An Ubuntu adventure in prehistoric times
Ubuntu, as I had assumed,would appear to be more lightweight than a Microsoft counterpart (as in being less bloated; potentially much less demanding on hardware). Eager to take Ubuntu for a spin on a less powerful machine, I got the opportunity to install the much-hyped distribution on a Compaq Armada 3500. The purpose of this post is to help the poor people having to go through what I have been through!
The laptop i configured as such:
- Pentium II 350 MHz
- 128 MB EDO-RAM (EDO!)
- 6 GB hard drive
- Chips F69000 Video card
- ES1869 Sound system
- 8X speed CD-ROM drive
- D-Link DWL-650+ PCMCIA card
- 3COM 10BaseT ethernet PCMCIA adaptor
Eager to boot the live CD, I watched the spinning poppy-seed bagel for around 30 mins after X windows initialized. I realized that there might not be enough memory to contain the live CD, so I scoured the net to find a distribution with a smaller footprint. My instincts lead me to something running XFCE and lo and behold, I found Xubuntu.
Seeing the memory requirements were 128MB, I happily downloaded the iso and I was back in the business. Or so I thought… Taking 10 mins to log on the live CD and 3 mins for each installation step at the minimum, (and also locking up each time at step 5 of 6), I grew really tired of trying (I tried at least 3 times!). I then realized 128MB was not enough despite the published requirements.

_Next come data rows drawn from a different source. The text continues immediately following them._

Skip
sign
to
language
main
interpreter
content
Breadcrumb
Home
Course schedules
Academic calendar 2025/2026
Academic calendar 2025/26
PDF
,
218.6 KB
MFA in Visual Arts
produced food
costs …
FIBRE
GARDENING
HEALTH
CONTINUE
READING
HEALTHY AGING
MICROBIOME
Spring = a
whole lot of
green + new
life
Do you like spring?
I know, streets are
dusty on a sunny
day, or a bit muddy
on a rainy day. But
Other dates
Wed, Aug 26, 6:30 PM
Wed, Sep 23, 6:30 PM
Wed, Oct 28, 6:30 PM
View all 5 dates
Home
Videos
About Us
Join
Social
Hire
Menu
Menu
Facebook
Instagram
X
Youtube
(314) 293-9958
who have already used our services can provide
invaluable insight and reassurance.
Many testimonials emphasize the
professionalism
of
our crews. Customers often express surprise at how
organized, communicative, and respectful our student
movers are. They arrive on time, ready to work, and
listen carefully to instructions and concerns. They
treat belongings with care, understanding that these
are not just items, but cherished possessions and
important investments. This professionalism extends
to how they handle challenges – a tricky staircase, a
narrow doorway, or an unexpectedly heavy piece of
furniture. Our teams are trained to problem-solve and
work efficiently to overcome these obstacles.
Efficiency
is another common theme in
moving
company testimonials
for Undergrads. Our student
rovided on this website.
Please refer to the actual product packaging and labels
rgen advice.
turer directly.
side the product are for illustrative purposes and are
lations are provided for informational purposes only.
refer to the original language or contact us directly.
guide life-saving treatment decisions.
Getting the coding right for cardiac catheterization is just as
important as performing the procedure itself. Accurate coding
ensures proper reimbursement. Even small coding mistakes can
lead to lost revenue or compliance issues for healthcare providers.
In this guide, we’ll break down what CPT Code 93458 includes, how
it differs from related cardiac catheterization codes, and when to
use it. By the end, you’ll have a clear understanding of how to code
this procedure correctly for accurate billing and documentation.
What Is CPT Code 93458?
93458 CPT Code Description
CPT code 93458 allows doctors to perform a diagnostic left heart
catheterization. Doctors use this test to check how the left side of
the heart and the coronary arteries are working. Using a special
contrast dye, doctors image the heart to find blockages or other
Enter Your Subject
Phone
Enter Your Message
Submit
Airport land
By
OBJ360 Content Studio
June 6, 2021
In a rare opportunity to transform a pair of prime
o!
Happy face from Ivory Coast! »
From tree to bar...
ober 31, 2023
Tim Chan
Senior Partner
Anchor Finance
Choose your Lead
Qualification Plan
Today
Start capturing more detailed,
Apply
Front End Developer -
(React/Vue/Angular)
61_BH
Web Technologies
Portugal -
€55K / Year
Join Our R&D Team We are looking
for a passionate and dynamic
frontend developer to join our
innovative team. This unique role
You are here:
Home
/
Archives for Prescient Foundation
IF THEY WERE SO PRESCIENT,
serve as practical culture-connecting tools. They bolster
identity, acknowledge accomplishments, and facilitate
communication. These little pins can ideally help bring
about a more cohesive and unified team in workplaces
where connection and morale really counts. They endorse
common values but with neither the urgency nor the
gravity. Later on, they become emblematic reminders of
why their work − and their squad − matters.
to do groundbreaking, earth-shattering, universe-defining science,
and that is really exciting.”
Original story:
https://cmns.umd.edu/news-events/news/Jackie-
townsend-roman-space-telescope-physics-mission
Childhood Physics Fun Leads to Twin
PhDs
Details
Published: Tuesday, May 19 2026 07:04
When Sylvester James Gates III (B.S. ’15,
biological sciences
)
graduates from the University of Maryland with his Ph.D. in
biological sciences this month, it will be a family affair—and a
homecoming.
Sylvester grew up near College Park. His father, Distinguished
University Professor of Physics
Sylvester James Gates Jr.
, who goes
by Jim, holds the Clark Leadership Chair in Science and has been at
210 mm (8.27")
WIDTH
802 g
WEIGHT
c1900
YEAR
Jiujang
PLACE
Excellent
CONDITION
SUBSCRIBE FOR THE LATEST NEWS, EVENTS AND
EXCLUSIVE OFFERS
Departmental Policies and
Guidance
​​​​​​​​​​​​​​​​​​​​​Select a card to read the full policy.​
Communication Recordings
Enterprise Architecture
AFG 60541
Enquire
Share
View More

Enter Xubuntu – alternative installer. It is the text-only installer for Xubuntu. This made installation a snap. After happily booting into XFCE, I noticed X.org was not running XFCE at the correct resolution and did not want to change no matter what (running at 800×600 vs 1024×768. On an LCD this is extremely annoying). The sound card was not working and the wireless network card wasn’t connecting either. The only redeeming factor was that the ethernet adaptor was working flawlessly.
Keep in mind that I’m installing Ubuntu on older hardware. Recent hardware doesn’t have these problems.
Coming soon: The next post will explain how to fix the problems.
Monday, July 10th, 2006 @ 1:37 am
July 10th, 2006 at 3:09 am
I have installed Ubuntu on my Compaq Armada E500 some while back and everything worked out fine. Except that I didn’t like the package manager – which kept forgetting the dependencies and adding more than needed when re-configured.
Anyway, the most adapted dsitro for this kind of hardware definitely has to be DSL (Damn Small Linux). The speed drastically improved on my laptop. And it can be configured as a debian system too after a hard disk install.
July 10th, 2006 at 10:33 am
I installed Ubuntu on a P2 last year (I did have some trouble getting the sound to work at first) but its been a year since that server has been up with very low maintence.
I do my apt-get updates/upgrades once a month or so and I’ve never had a problem.
July 10th, 2006 at 5:50 pm
yeah i checked out DSL, but I needed something easy for other people than me to use it. I remember having a pentium 2 450 a few years ago, it didn’t seem as slow!
in any case, it nice to be running xterms & emacs on this ‘puter as opposed to winBlows2000; i can get some work done while i’m not in Toronto!
July 11th, 2006 at 3:02 am
Yes, I agree; Emacs is a good OS. Too bad it doesn’t have an editor. ;D
January 21st, 2007 at 12:46 pm
Hi there,
could you maybe explain how you got your F69000 to display 1024×768 in X? Because I currently have the exact same problem on my living-room-music-box-mini-PC, and have yet to find a cure
Thanks,
Jore
January 22nd, 2007 at 6:53 am
Change your Xorg settings to 16-bit colors or lower at 1024×768. 24-bit color is not supported.